[Records shown]
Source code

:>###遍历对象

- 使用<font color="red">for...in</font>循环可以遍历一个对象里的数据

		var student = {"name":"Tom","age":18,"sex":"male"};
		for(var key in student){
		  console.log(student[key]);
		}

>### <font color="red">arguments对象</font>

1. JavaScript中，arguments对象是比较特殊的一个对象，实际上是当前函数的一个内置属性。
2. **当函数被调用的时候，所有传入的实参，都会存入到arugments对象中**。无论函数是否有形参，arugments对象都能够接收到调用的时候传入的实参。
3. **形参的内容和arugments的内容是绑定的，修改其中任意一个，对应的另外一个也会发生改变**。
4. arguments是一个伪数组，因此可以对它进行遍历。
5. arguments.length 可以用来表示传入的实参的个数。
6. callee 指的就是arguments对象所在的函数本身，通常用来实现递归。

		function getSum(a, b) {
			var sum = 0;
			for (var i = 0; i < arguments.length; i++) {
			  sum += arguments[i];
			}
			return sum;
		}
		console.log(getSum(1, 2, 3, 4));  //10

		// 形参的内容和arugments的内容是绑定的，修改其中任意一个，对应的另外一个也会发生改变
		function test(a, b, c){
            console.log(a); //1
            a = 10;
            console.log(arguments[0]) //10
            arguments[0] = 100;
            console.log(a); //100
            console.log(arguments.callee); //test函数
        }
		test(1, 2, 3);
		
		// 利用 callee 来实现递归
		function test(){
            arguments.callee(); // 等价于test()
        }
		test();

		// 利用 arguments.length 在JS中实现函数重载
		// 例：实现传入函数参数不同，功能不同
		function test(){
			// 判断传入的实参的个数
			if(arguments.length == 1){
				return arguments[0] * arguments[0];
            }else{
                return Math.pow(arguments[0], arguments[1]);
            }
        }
[/Records shown]
■ How to complete this task:
Nothing may be left out or altered: reproduce the complete listing.

■ Expected answer:
Source code

:>###遍历对象

- 使用<font color="red">for...in</font>循环可以遍历一个对象里的数据

		var student = {"name":"Tom","age":18,"sex":"male"};
		for(var key in student){
		  console.log(student[key]);
		}

>### <font color="red">arguments对象</font>

1. JavaScript中，arguments对象是比较特殊的一个对象，实际上是当前函数的一个内置属性。
2. **当函数被调用的时候，所有传入的实参，都会存入到arugments对象中**。无论函数是否有形参，arugments对象都能够接收到调用的时候传入的实参。
3. **形参的内容和arugments的内容是绑定的，修改其中任意一个，对应的另外一个也会发生改变**。
4. arguments是一个伪数组，因此可以对它进行遍历。
5. arguments.length 可以用来表示传入的实参的个数。
6. callee 指的就是arguments对象所在的函数本身，通常用来实现递归。

		function getSum(a, b) {
			var sum = 0;
			for (var i = 0; i < arguments.length; i++) {
			  sum += arguments[i];
			}
			return sum;
		}
		console.log(getSum(1, 2, 3, 4));  //10

		// 形参的内容和arugments的内容是绑定的，修改其中任意一个，对应的另外一个也会发生改变
		function test(a, b, c){
            console.log(a); //1
            a = 10;
            console.log(arguments[0]) //10
            arguments[0] = 100;
            console.log(a); //100
            console.log(arguments.callee); //test函数
        }
		test(1, 2, 3);
		
		// 利用 callee 来实现递归
		function test(){
            arguments.callee(); // 等价于test()
        }
		test();

		// 利用 arguments.length 在JS中实现函数重载
		// 例：实现传入函数参数不同，功能不同
		function test(){
			// 判断传入的实参的个数
			if(arguments.length == 1){
				return arguments[0] * arguments[0];
            }else{
                return Math.pow(arguments[0], arguments[1]);
            }
        }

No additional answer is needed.